Une nouvelle équipe de terrain pour accompagner les associations dans la prévention et la protection au travail, des moyens pour remplacer les travailleurs qui se forment sur le bien-être, des outils de prévention… Un projet utile et ambitieux pour le non-marchand francophone bruxellois ! Bonne chose de signée par Christos Doulkeridis, Ministre-Président du Gouvernement francophone bruxellois (COCOF), les fédérations patronales et les syndicats, ce mardi 17 mai 2011. L’accord constitue aussi l’aboutissement de plusieurs mois de travail au Cabinet.

Je reproduis ici l’article du blog de Christos.

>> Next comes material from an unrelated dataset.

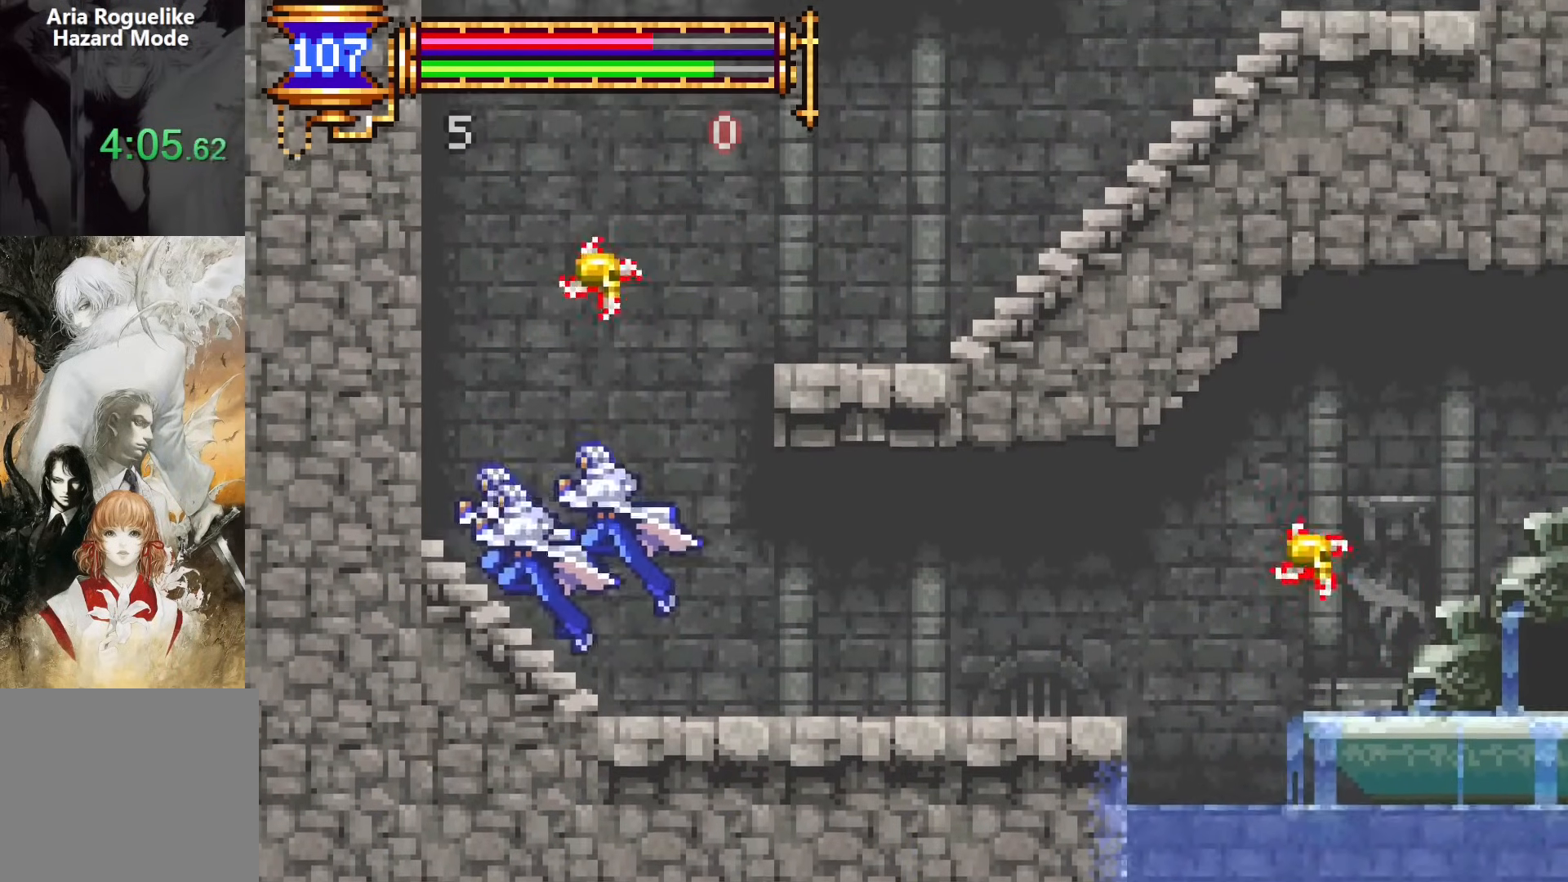
{"buttons": [], "events": [[417, "CROSS", "up"], [467, "DPAD_RIGHT", "up"]]}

Un accord sur le volet « Emploi et Bien-Être » dans le non-marchand

Alors que les organisations syndicales prévoient une nouvelle manifestation pour demander un accord sectoriel avec le fédéral et les Communautés et Régions, j’ai le plaisir d’annoncer l’aboutissement aujourd’hui des négociations sur le volet « Emploi et Bien-Être » de l’accord avec le secteur du non-marchand francophone bruxellois (Cocof) pour la période 2010-2012. Pour rappel, un accord non-marchand d’un montant de 1,01 millions € par an pour la Cocof avait été signé en 2010. Il restait à en préciser certaines modalités importantes. C’est chose faite.

L’accord porte sur l’affectation d’un montant de 350.000 € (une partie des 1,01 millions €) afin de rencontrer les besoins des travailleurs du secteur du non-marchand en terme de bien-être sur leur lieu de travail. Nous avons pris en considération les conditions de stress et la charge psychosociale qui pèsent sur les travailleurs du non-marchand francophone bruxellois en raison de la nature parfois délicate de leur travail au service des habitants de la capitale.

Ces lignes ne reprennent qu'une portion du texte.